Religion is the sign of the oppressed . . . it is the opium of the people.” Karl Marx (1818–1883)

THE philosopher, social scientist, historian and revolutionary, Karl Marx, is, for good or ill, the most influential socialist thinker to emerge in the nineteenth century. Although he was largely ignored by scholars in his own lifetime, his social, economic and political ideas gained rapid acceptance in the socialist movement after his death in 1883. Until quite recently almost half the population of the world lived under regimes that claimed to be Marxist. This very success, however, has meant that the original ideas of Marx have often been modified by the forces of history and his theories adapted to a great variety of political circumstances, for the most part detrimental to those upon whom they have been enforced. In addition, the fact that Marx delayed publication of many of his writings meant that it has been only recently that scholars have had the opportunity to appreciate Marx’s intellectual stature.

Marx, and his associate Friedrich Engels, developed a philosophy known as dialectical materialism.
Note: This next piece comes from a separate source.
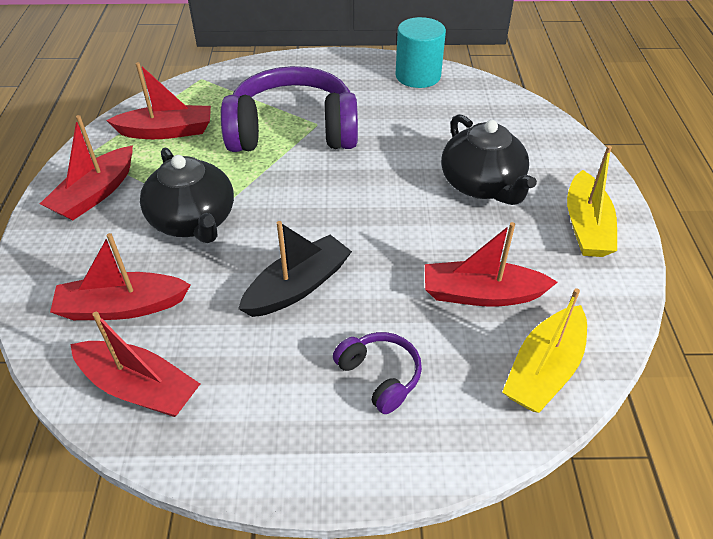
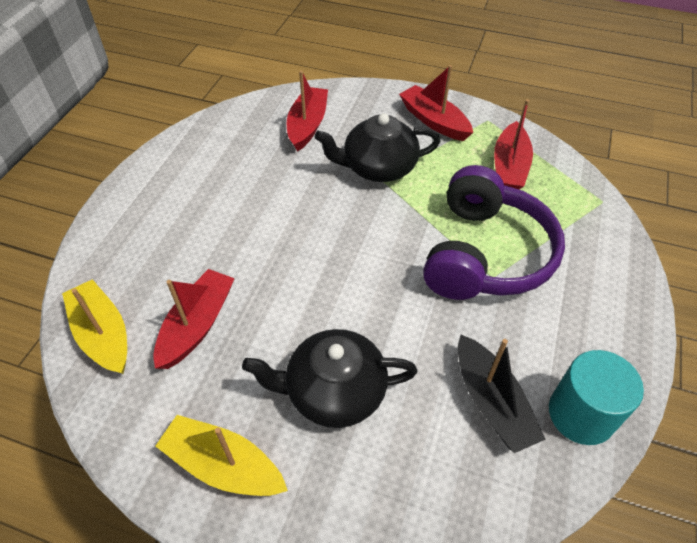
camera: 110 degrees right, 5 degrees up
red boat [70,312,200,417] -> none
black boat [238,221,352,317] -> black boat moved to [458,335,546,453]
purple headphones [333,332,422,414] -> none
This essentially is the merger of the ideas of dialectics and materialism, which surmise that all things in the universe are material, that evolution is constantly taking place at all levels of existence and in all systems, that defined boundaries are manmade concepts that do not actually exist in nature, and that the universe is an interconnected unified entity in which all elements are connected to, and dependent upon, each other. The philosophy holds that science is the only means by which truth can be determined.

TO understand Marxism, you must understand the eighteenth- and nineteenth-century Enlightenment. Marx was part of a larger movement in German Enlightenment philosophy; his ideas didn’t come out of nowhere, they were an extension of the theories that had been developing in Europe throughout the 1600s, 1700s and 1800s. Marx was a member of the Young Hegelians, which had formed after the famous German philosopher Hegel’s death. Hegel’s philosophy was based on the dialectic.

After Hagel’s death, his philosophy continued to be taught in Berlin and an ideological split occurred among the students of Hegel’s teachings. Eventually a right, centre and left branch of the ideology emerged, the Young Hegelians taking up the leftist branch of Hegelian thought. They began using Hegel’s dialectical method to openly criticise Hegel’s own work, attempting to prove that Hegel’s own philosophy, when fully extended, supported atheistic materialism. The Young Hegelians criticised religious institutions and, as a result of this, many of them were denied professorship at institutions around what was to become Germany and further afield. Thus began Marx’s period of disassociation from his relatively wealthy origins and his move towards the austerity that was to last the rest of his life. He ended up living and writing his greatest work, Das Kapital, in London and is buried in Highgate Cemetery.

Marx’s own contribution to Hegelian debate was to write the Critique of Hegel’s Philosophy of Right, which contained in its introduction the oft-paraphrased paragraph: “Religious suffering is at one and the same time the expression of real suffering and a protest against real suffering. Religion is the sigh of the oppressed creature, the heart of a heartless world and the soul of soulless conditions. It is the opium of the people.”

MARX viewed religion as a consequence of man’s relationship to the means of production. It was a result of man’s unhappiness with life and man’s lack of understanding of social and economic forces. Therefore, the Marxist position on religion is: 1) that criticism of religion and the advance of science are important weapons for combating religious views; and 2) that religion will never be fully eliminated until man has control over the economy and man is no longer alienated from productive forces.

It is a misconception to believe that Marx was saying that religion was a metaphorical drug, created, maintained and tolerated by the ruling class to keep the masses happy. Marx was actually concerned with far more weighty problems. Among other things, he was describing the basic human conditions under which an abstract human being could exist. “Man is the world of man, state, society,” he concluded, and the concept of God was a necessary invention in an “inverted world”. Once the world was right side up, the idea would not be needed. In other words, religion was a requirement of the proletariat to deal with their living conditions. Once the revolution had created a just and purposeful society, the need to believe in anything other than that which “is” or that which has material existence would be gone.